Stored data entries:
____________________
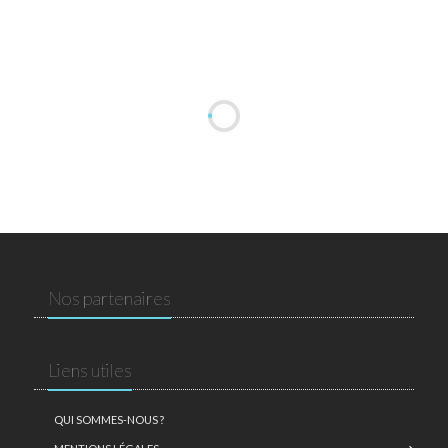
Nos partenaires
Liens utiles
QUI SOMMES-NOUS ?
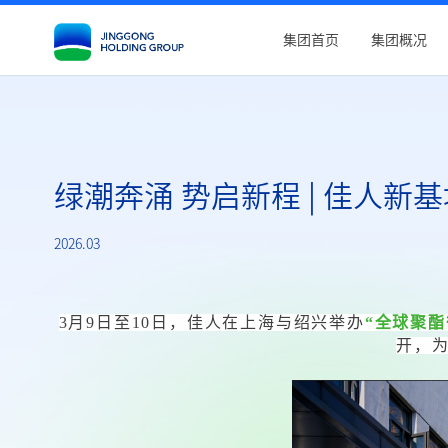
集团首页
集团概况
绿潮奔涌 势启新程 | 佳人新
2026.03
3月9日至10日，佳人在上海与绍兴举办
“全球聚
开，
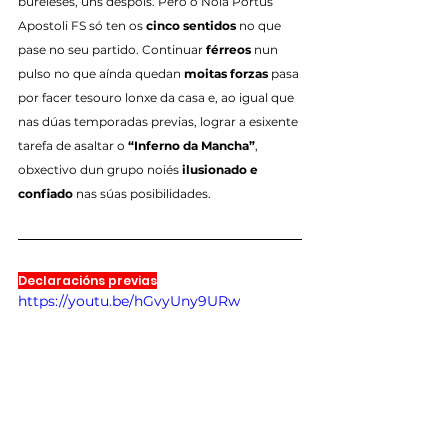
bureleses, uns despois. Pero o Noia Portus 
Apostoli FS só ten os 
cinco sentidos
 no que 
pase no seu partido. Continuar 
férreos
 nun 
pulso no que aínda quedan 
moitas forzas
 pasa 
por facer tesouro lonxe da casa e, ao igual que 
nas dúas temporadas previas, lograr a esixente 
tarefa de asaltar o 
“Inferno da Mancha”
, 
obxectivo dun grupo noiés 
ilusionado e 
confiado
 nas súas posibilidades.
Declaracións previas
https://youtu.be/hGvyUny9URw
____________________
Work task: A verbatim copy of the records is needed, with all images omitted.

Result of this exercise:
Nos partenaires
Liens utiles
QUI SOMMES-NOUS ?
集团首页
集团概况
绿潮奔涌 势启新程 | 佳人新
2026.03
3月9日至10日，佳人在上海与绍兴举办
“全球聚
开，
bureleses, uns despois. Pero o Noia Portus 
Apostoli FS só ten os 
cinco sentidos
 no que 
pase no seu partido. Continuar 
férreos
 nun 
pulso no que aínda quedan 
moitas forzas
 pasa 
por facer tesouro lonxe da casa e, ao igual que 
nas dúas temporadas previas, lograr a esixente 
tarefa de asaltar o 
“Inferno da Mancha”
, 
obxectivo dun grupo noiés 
ilusionado e 
confiado
 nas súas posibilidades.
Declaracións previas
https://youtu.be/hGvyUny9URw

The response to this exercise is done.